Bilimsel seferin lideri kimyasal oşinograf Prof. Dr. Nuray Çağlar, 'İzmit Körfezi´ne yabancı olmayan bu gazın 110 metrelerden şimdilerde 34 metreye kadar çıkması bizi düşündürüyor. 34 metrede litrede 2 miligram olan hidrojen sülfür 157 metreden sonra 4.5 miligrama kadar çıkıyor' dedi.
Marmara Denizi´ni etkisi altına alan deniz salyasına çözüm yollarını arayan bilim insanlarının açık denizde yaptığı son sefer, İstanbul Üniversitesi Deniz Bilimleri ve İşletmeciliği Enstitüsü tarafından Türkiye´nin en büyük ve donanımlı araştırma gemisi R/V Alemdar II ile gerçekleşti.
Benzer sonuçlar çıktı
Enstitü tarafından uzun yıllardır takip edilen 45C kodlu 1270 metre derinliğindeki Çınarcık Çukurundaki istasyonda gelişmiş oşinografik ekipmanlarla yapılan ölçümlerde canlı yaşamını yok eden hidrojen sülfür tespit edilmişti.
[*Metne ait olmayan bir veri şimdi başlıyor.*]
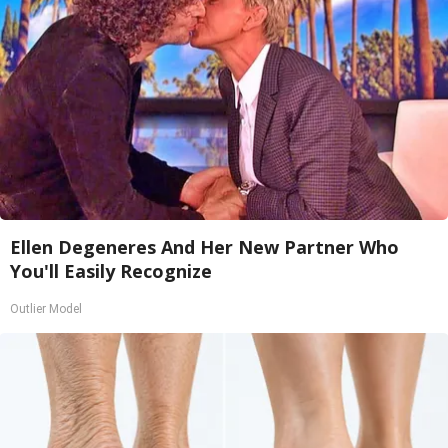
Ellen Degeneres And Her New Partner Who
You'll Easily Recognize
Outlier Model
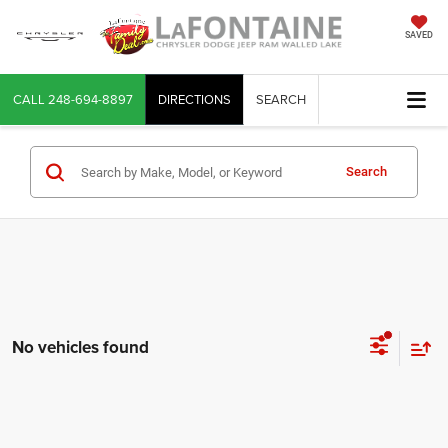
SAVED
CALL
248-694-8897
DIRECTIONS
SEARCH
Search
No vehicles found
Milliyet gazetesinden Gökhan Karakaş´ın haberine göre seferin lideri kimyasal oşinograf Prof. Dr. Nuray Çağlar, iklim değişikliğinin etkilerinin de gözlendiği istasyonda hidrojen sülfürün tespit edilmesinin ardından gittikleri İzmit Körfezi´nde de benzer sonuçlar elde ettiklerini belirtti.
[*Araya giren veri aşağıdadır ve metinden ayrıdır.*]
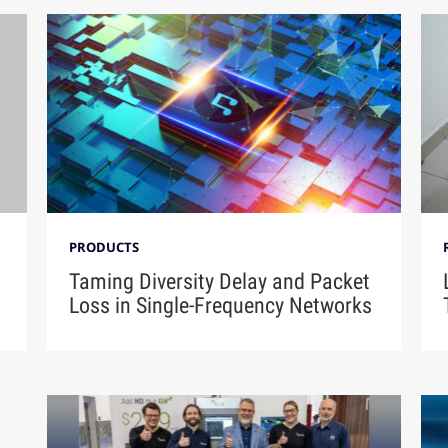
PRODUCTS
Taming Diversity Delay and Packet
Loss in Single-Frequency Networks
Prof. Dr. Çağlar, İzmit Körfezi´nin Karamürsel açıklarındaki İZ-17 isimli ölçüm istasyonunda gelişmiş cihazlarla yaptıkları araştırmalarda 34 metreden itibaren hidrojen sülfür belirlediklerini söyledi. Körfezin orta baseni olan Karamürsel açıklarındaki 150 metre derinliğe gönderilen cihazların 34 metreden sonra hidrojen sülfürü tespit ettiklerini vurguladı.
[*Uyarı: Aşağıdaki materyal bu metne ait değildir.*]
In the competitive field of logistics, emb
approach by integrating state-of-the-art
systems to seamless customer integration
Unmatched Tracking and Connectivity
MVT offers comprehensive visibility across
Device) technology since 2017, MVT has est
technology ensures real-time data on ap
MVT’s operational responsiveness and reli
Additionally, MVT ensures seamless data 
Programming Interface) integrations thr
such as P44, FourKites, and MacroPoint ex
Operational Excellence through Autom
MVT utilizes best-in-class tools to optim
Prof. Dr. Nuray Çağlar, “Körfezde hidrojen sülfürün varlığı yeni değil. 1999 depreminin ardından 1 yıl süren çalışmalarımızda 110 metreden sonra varlığını tespit etmiş ve bilimsel makale olarak sunmuştuk. R/V Arar ile 30 istasyondan aldığımız örneklemelerle hidrojen sülfürden bahsetmiştik. İzmit Körfezi´ne yabancı olmayan bu gazın 110 metrelerden şimdilerde 34 metreye kadar çıkması bizi düşündürüyor. 34 metrede litrede 2 miligram olan hidrojen sülfür 157 metreden sonra 4.5 miligrama kadar çıkıyor” dedi.
´Bozulma hızlanacaktır´
Ölçüm istasyonunda ayrıca müsilaj tabakalarının da yüzeyden dibe doğru çökeldiğini gözlemlediklerini söyleyen Prof. Dr. Nuray Çağlar, “Organik madde yani müsilaj çözülürken sudaki çözünmüş oksijeni tüketiyor. İzmit Körfezi, Marmara denizi sularıyla yenileniyor ama hidrojen sülfür ortadan kalkmıyor. Henüz yazın başında olmamız ilerleyen süreçte bozulmanın hızlanacağını işaret ediyor. Oksijensizlik artabilir hatta kalıcı olabilir” uyarısını yaptı.